Menurut beberapa peneliti, kombinasi anomali iklim dan cuaca yang tidak biasa menyebabkan kegagalan panen di Eropa dan memicu beberapa kerusuhan yang meledak pada Revolusi Perancis di 1789.
Abad ke-19
Dalam buku Late Victorian Holocausts, sejarawan Mike Davis menyatakan, setidaknya tiga kelaparan besar di akhir abad ke-19 terkait dengan El Nino. Cuaca ekstrem dan runtuhnya sirkulasi monsun menyebabkan kekeringan hebat dan beberapa kali banjir pada 1876-1878, 1896-1897, dan 1899-1900.

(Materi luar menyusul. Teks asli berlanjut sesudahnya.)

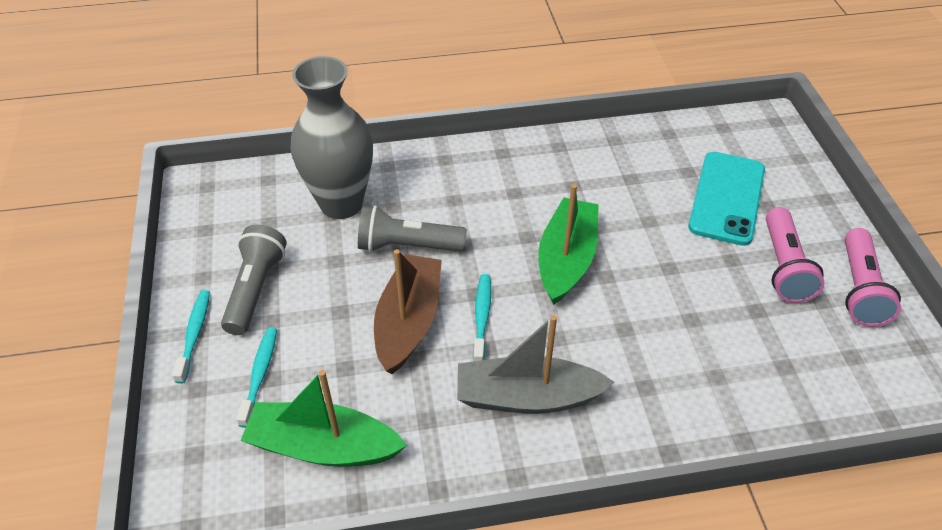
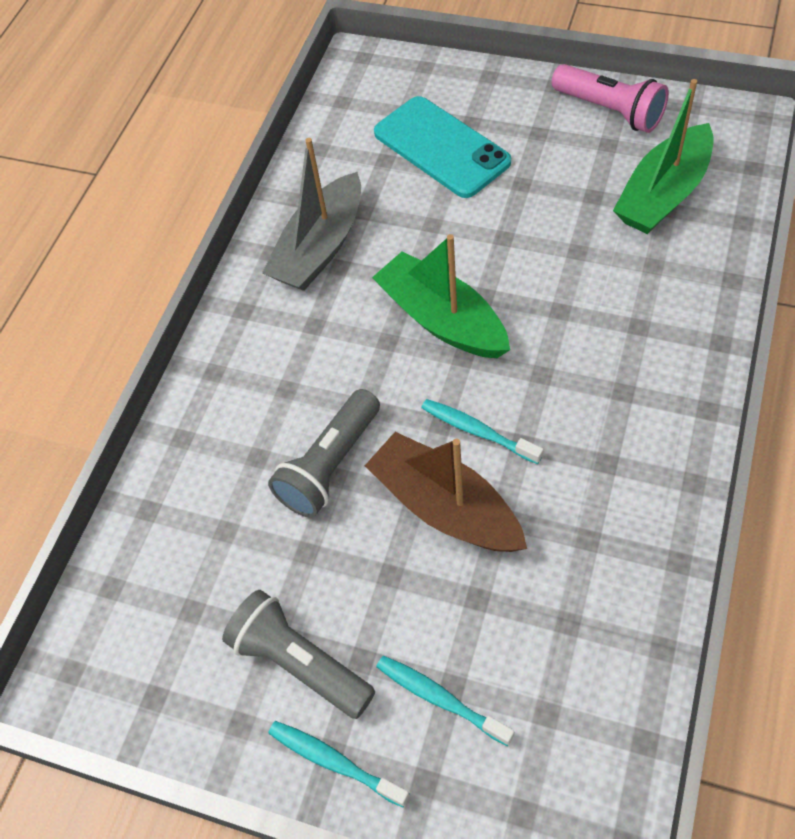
camera: 55 degrees left, 10 degrees up
(323, 447) = (577, 659): green boat -> green boat (663, 194)
(341, 203) = (214, 513): grey vase -> none
(527, 397) = (603, 433): grey boat -> grey boat (320, 247)
(784, 267) = (554, 149): pink flashlight -> none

Antara 30 hingga 60 juta orang tewas di India, China, Brasil, dan negara-negara lain. Ratusan juta orang menderita kelaparan dan perselisihan sosial dan politik. Meskipun kolonialisme Eropa dan penyebaran kapitalisme laissez faire memainkan peran penting dalam bencana ini, jangkauan global (telekoneksi) El Nino dan La Nino diduga besar memicu kekeringan besar, kegagalan panen, dan wabah malaria.
Abad ke-20
Pada tahun 1920-an, seorang ahli statistik dan fisikawan dari Inggris mulai mengumpulkan gambaran besar tentang pencipta cuaca global ini. Seperti dirangkum Gilbert Walker yang bekerja sebagai Direktur Observatorium di India dan mempelajari monsun.
Dia menjuluki pola cuaca atmosfer yang berganti-ganti kala itu sebagai Osilasi Selatan, yang menyatakan bahwa suhu tertinggi di kawasan tropis Pasifik bertepatan dengan suhu terendah di Samudra Hindia, dan sebaliknya.

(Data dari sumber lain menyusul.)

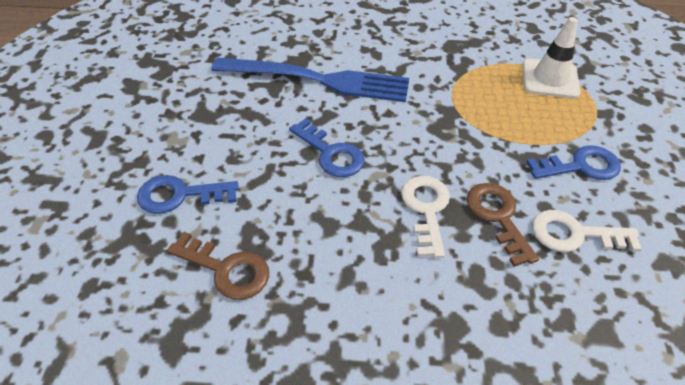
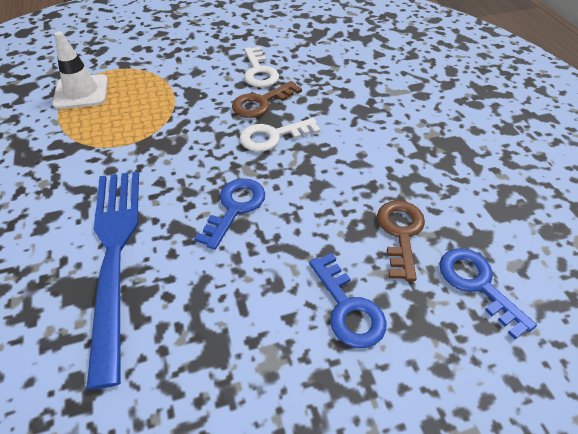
camera: 110 degrees left, 0 degrees up
(580, 166) = (191, 72): blue key -> blue key (477, 284)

Butuh waktu empat dekade sebelum Jacob Bjerkne, seorang ilmuwan kelahiran Norwegia menemukan hubungan terakhir antara pola hangat dan dingin yang bergantian di perairan Pasifik dan sirkulasi atmosfer yang digambarkan oleh pejalan. Seluruh pola tersebut kemudian dikenal sebagai ENSO, atau El Nino Southern Oscillation, dan mencakup fenomena serupa yang dikenal sebagai La Nina.
Setidaknya, sebanyak 26 El Niño tercatat pada abad ke-20, dan masing-masing membawa dampak tersendiri dan menimbulkan imbas buruk pada perekonomian. El Nino pada 1957-1958 misalnya, menyebabkan kerusakan serius pada hutan rumput laut di California.

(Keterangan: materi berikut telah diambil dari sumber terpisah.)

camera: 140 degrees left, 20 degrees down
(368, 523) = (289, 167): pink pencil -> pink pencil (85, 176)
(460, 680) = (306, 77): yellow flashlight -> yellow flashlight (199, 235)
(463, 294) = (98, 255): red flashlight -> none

Peristiwa lain yang terjadi pada tahun 1965-1966 menghancurkan pasar guano (pupuk) di Peru dan juga mendorong penggunaan kedelai untuk pakan ternak (sebagai pengganti tepung ikan). Pada 1972-1973, populasi ikan teri anjlok, menyebabkan kematian jutaan burung laut dan menimbulkan dampak yang mengganggu stabilitas perekonomian dan pemerintahan Peru.
Pada 1982-1983, fenomena El Nino pertama yang terekam dalam studi real time signifikan mencatat, burung laut di Pula Natal yang terletak di barat daya Indonesia meninggalkan anak-anaknya dan terbang melintasi Pasifik untuk mencari makan. Di belahan dunia lain, hampir 25 persen dari populasi anjing laut dan singa laut di Peru meninggal kelaparan.
Adapun ilmuwan atmosfer Goerge Philander dalam karya ilmiahnya pada 1999 menuliskan, untuk bertanya mengapa El Nino terjadi seperti menanyakan kenapa bel berbunyi atau pendulum berayun. Setelah hampir 100 tahun melakukan investigasi, para ilmuwan pun belum yakin apa yang membuat bel berbunyi, mereka hanya tahu bahwa itu berbunyi.